→ What you are asked to do: Output only the lines below from the one holding "vacuum cleaner: present" down to the one holding "wastebasket: present [58,436,119,508]", both end lines included and every picture dropped.

→ Information supplied:
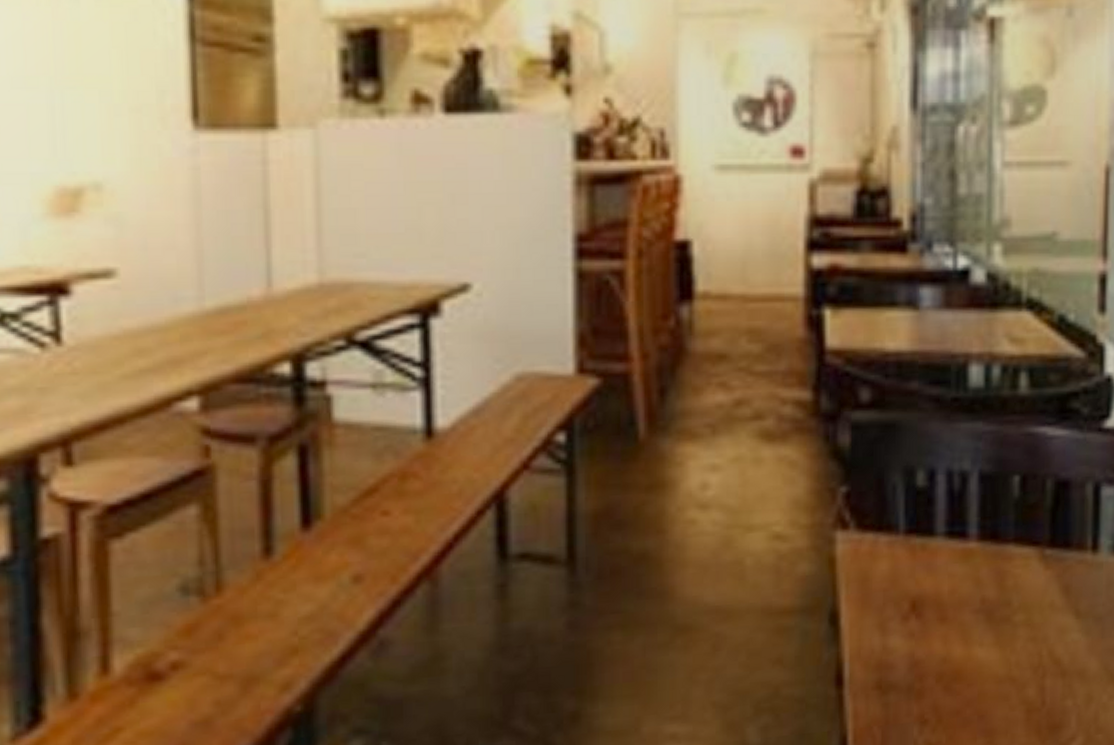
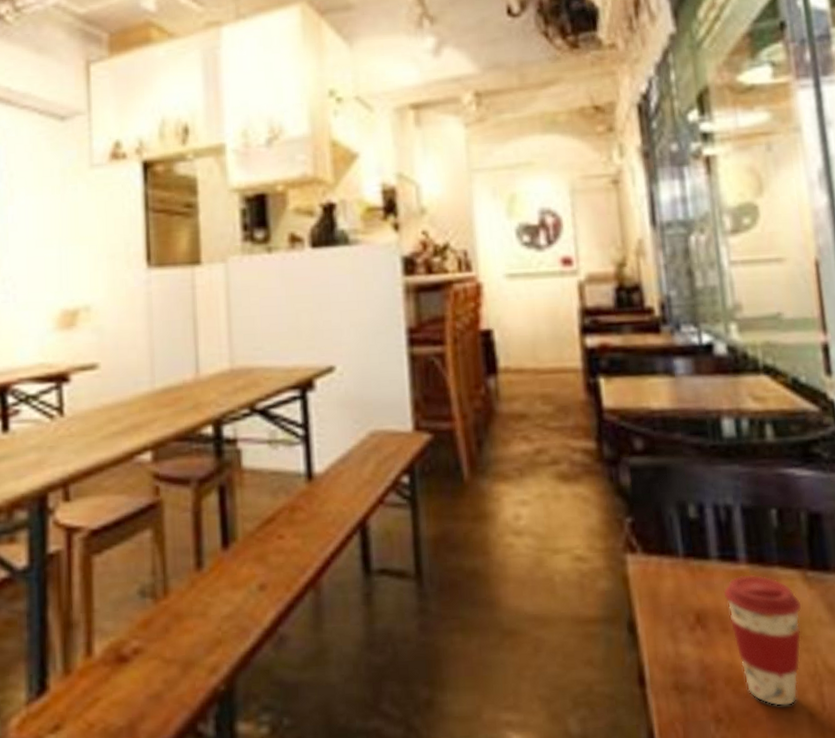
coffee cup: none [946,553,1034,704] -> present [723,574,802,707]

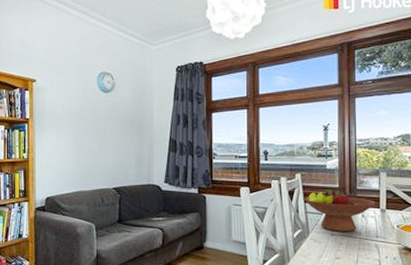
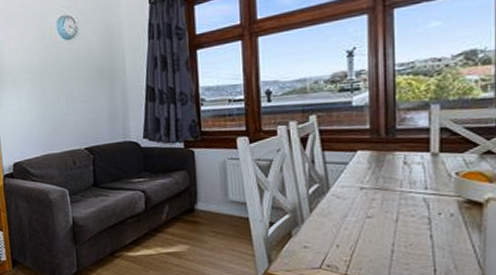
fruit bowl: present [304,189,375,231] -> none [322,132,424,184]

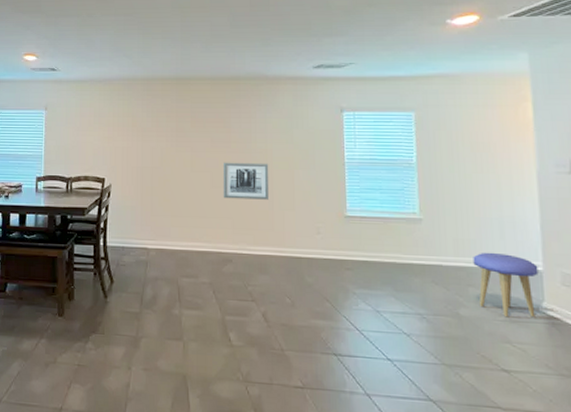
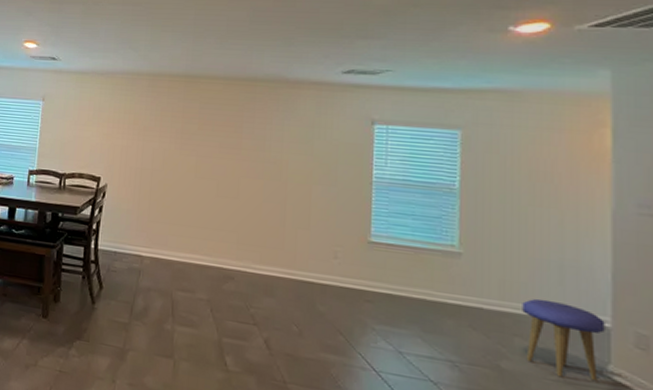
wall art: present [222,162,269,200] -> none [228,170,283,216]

...

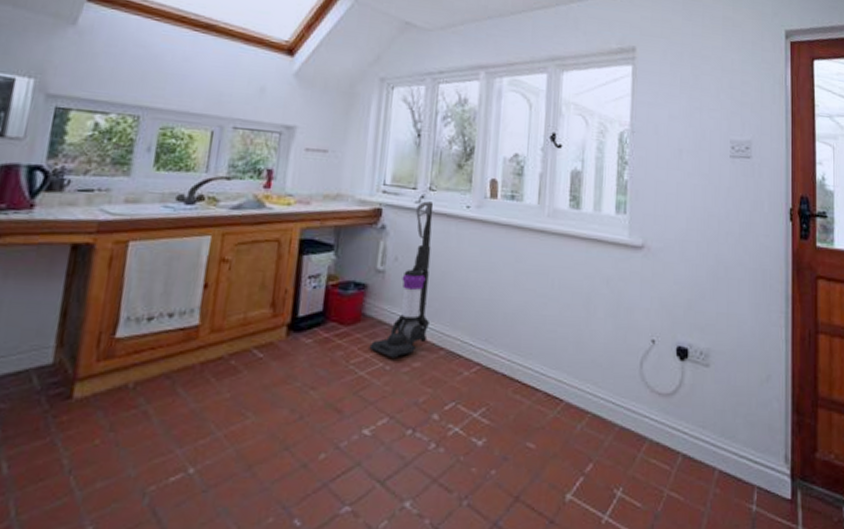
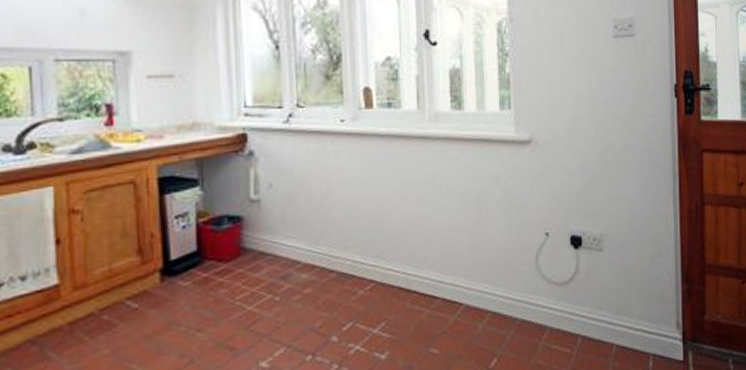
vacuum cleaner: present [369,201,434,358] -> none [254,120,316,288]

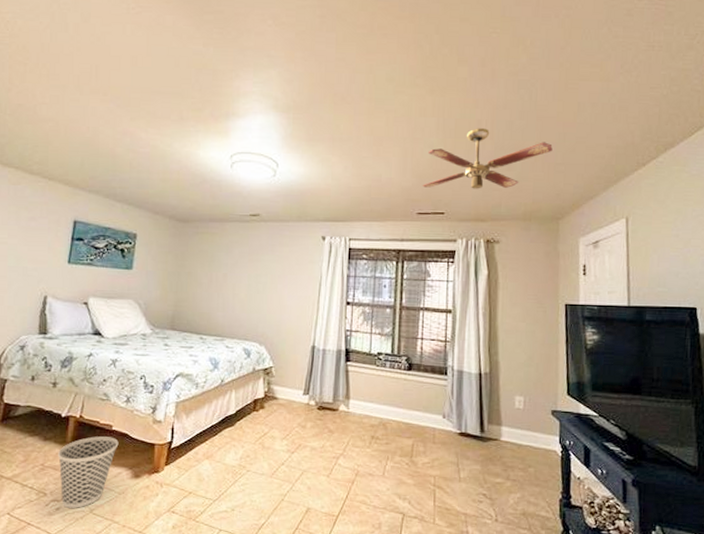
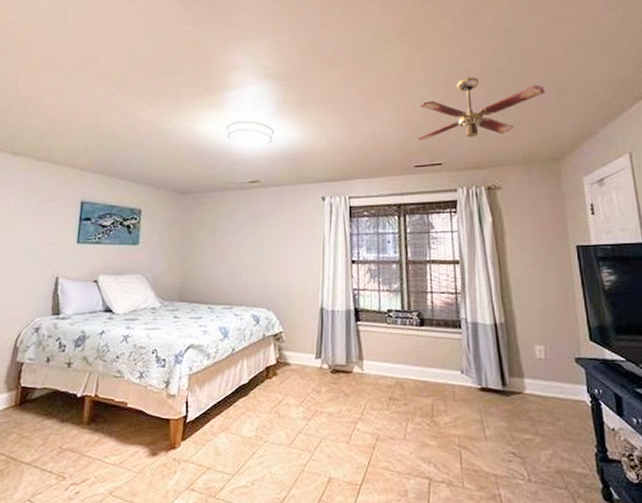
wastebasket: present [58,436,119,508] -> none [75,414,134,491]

--

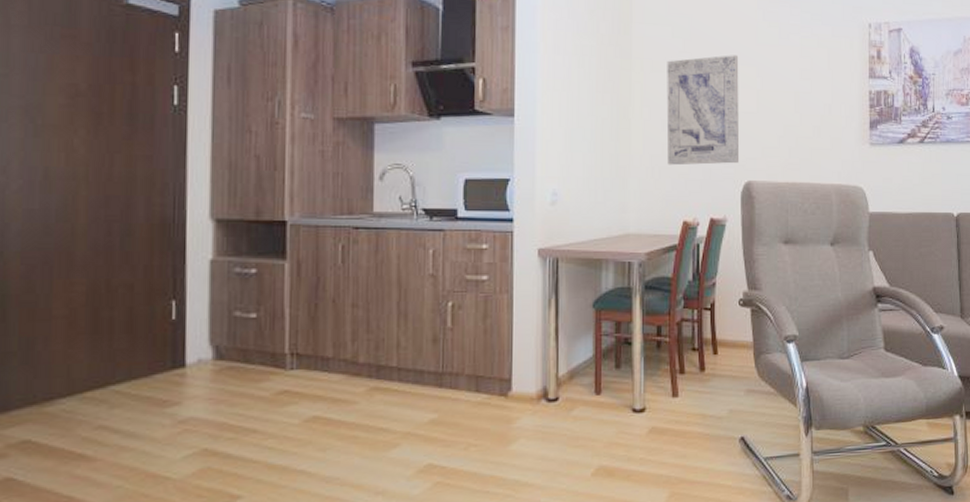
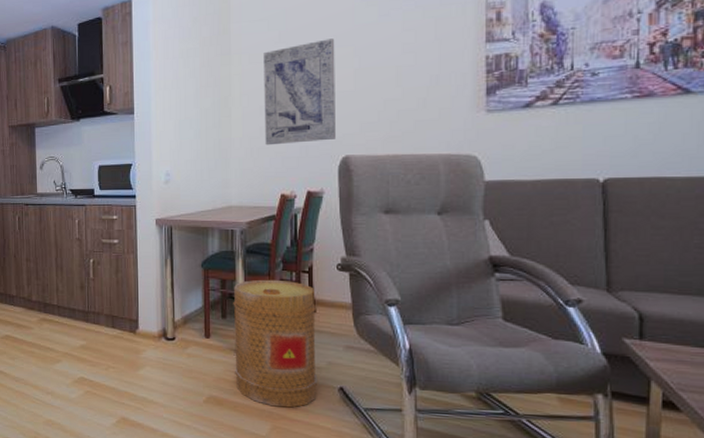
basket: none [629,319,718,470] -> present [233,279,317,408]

→ Response area:
vacuum cleaner: present [369,201,434,358] -> none [254,120,316,288]

wastebasket: present [58,436,119,508] -> none [75,414,134,491]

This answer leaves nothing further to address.